Information:
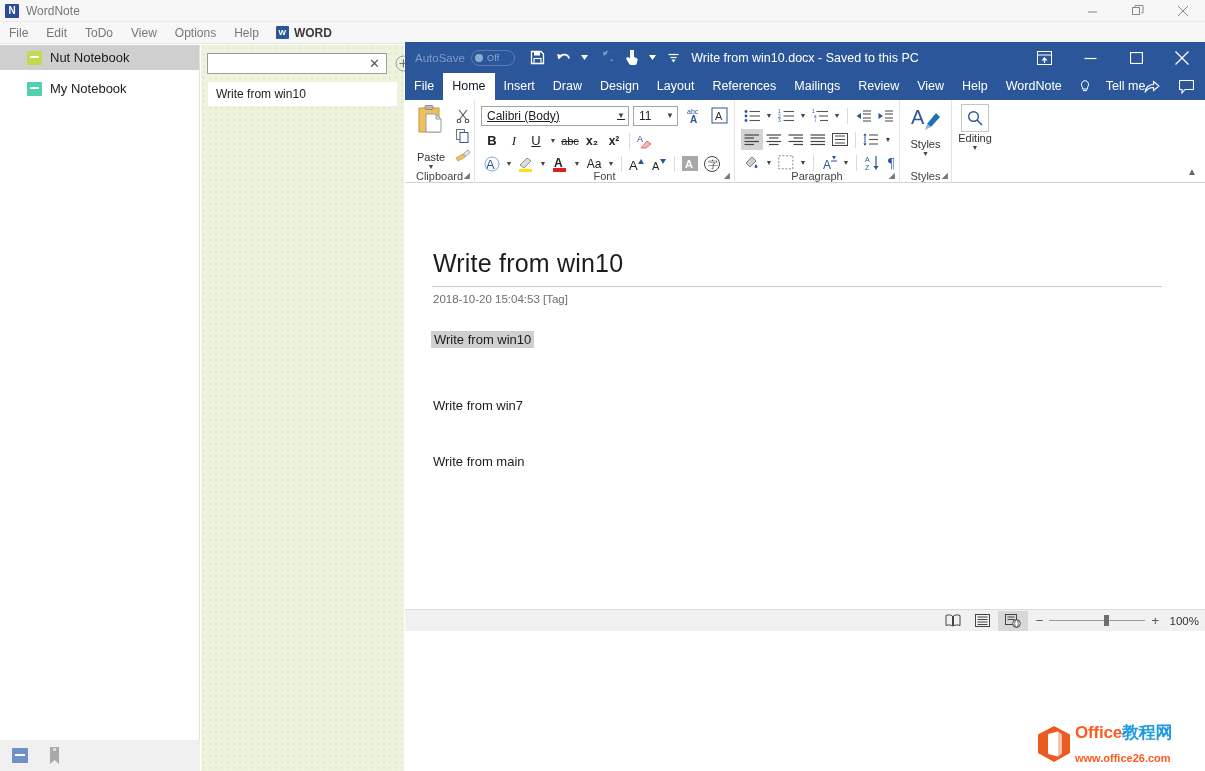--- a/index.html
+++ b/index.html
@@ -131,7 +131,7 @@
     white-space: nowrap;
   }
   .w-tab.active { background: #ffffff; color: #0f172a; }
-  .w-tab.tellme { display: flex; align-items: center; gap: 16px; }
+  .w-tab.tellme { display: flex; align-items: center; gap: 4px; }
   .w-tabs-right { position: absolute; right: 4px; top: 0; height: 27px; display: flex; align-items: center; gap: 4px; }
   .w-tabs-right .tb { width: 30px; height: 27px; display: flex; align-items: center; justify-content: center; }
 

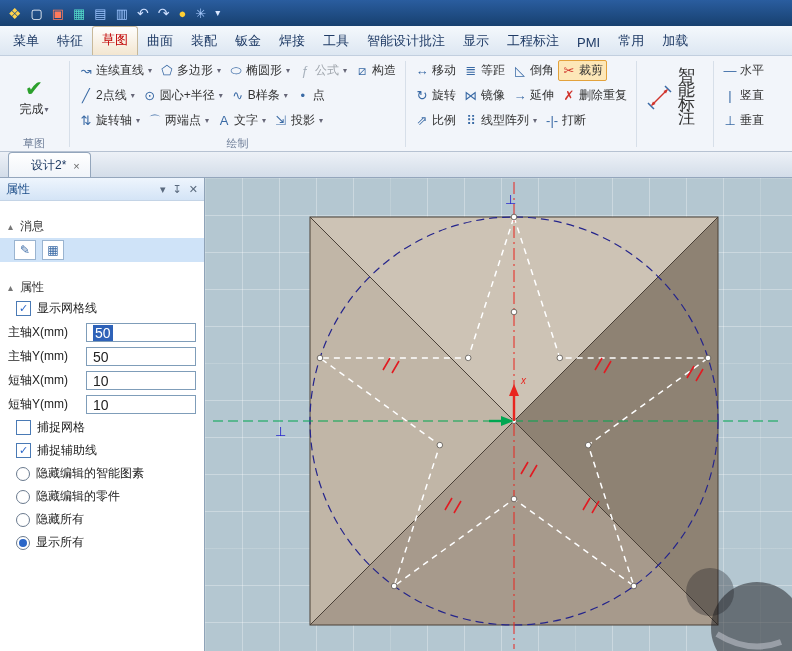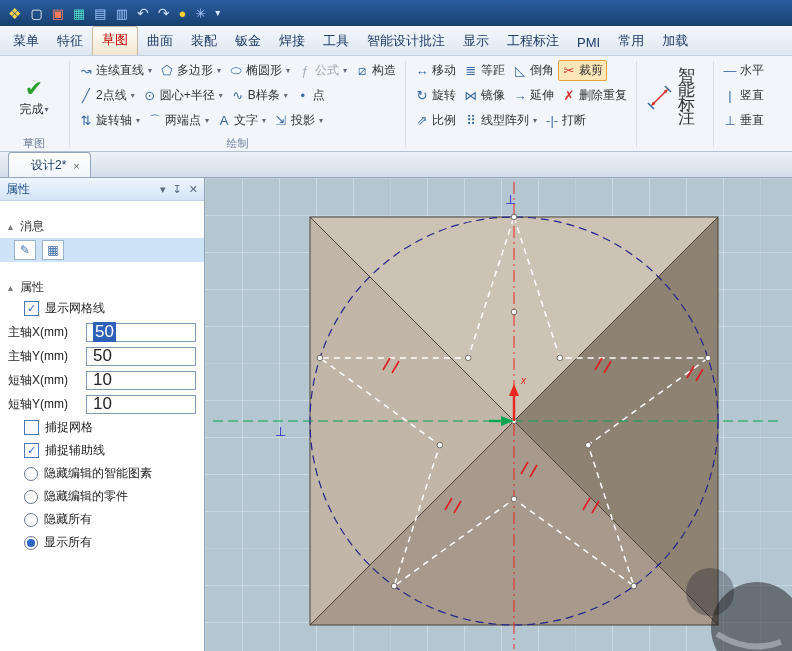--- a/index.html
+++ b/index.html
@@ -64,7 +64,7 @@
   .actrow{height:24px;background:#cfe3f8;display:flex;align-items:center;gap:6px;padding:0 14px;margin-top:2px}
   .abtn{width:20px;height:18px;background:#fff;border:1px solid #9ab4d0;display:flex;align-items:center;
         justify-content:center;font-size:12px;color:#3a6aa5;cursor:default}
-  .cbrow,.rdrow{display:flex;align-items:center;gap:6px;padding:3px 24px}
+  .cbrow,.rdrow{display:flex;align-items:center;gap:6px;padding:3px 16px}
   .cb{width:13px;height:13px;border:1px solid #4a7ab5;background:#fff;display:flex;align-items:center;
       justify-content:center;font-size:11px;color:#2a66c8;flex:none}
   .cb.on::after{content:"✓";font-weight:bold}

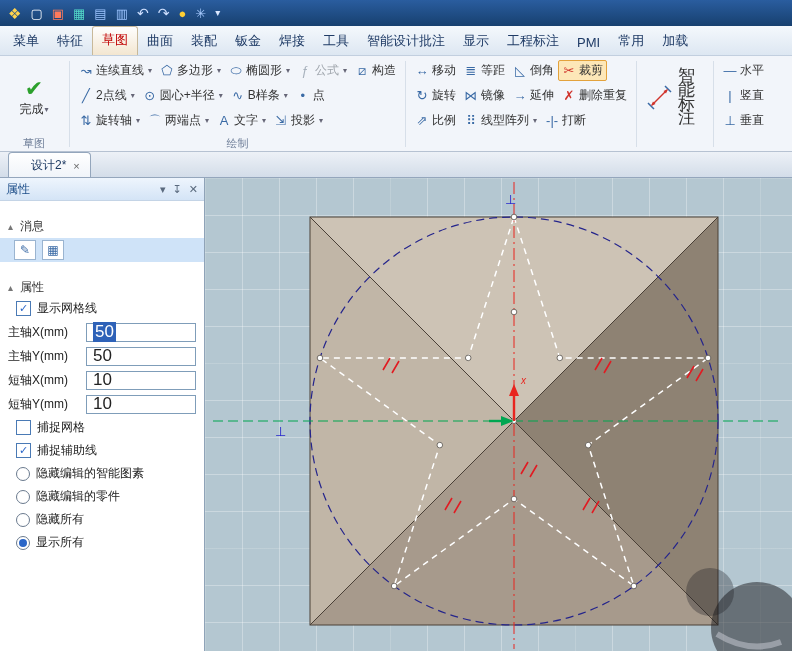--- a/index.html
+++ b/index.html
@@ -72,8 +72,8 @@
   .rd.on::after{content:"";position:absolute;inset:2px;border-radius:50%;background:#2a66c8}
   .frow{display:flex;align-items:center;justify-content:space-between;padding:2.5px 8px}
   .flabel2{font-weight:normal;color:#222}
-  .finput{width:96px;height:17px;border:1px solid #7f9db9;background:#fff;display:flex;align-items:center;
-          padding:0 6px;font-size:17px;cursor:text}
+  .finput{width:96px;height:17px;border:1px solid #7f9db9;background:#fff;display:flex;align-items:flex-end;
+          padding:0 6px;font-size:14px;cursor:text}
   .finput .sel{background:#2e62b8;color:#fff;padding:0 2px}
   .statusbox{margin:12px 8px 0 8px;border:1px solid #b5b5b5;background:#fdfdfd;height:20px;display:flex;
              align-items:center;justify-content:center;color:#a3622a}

Instruction:
Search the listing above for the string "finput" and copy each line that has it.

Task answer:
-  .finput{width:96px;height:17px;border:1px solid #7f9db9;background:#fff;display:flex;align-items:center;
+  .finput{width:96px;height:17px;border:1px solid #7f9db9;background:#fff;display:flex;align-items:flex-end;
   .finput .sel{background:#2e62b8;color:#fff;padding:0 2px}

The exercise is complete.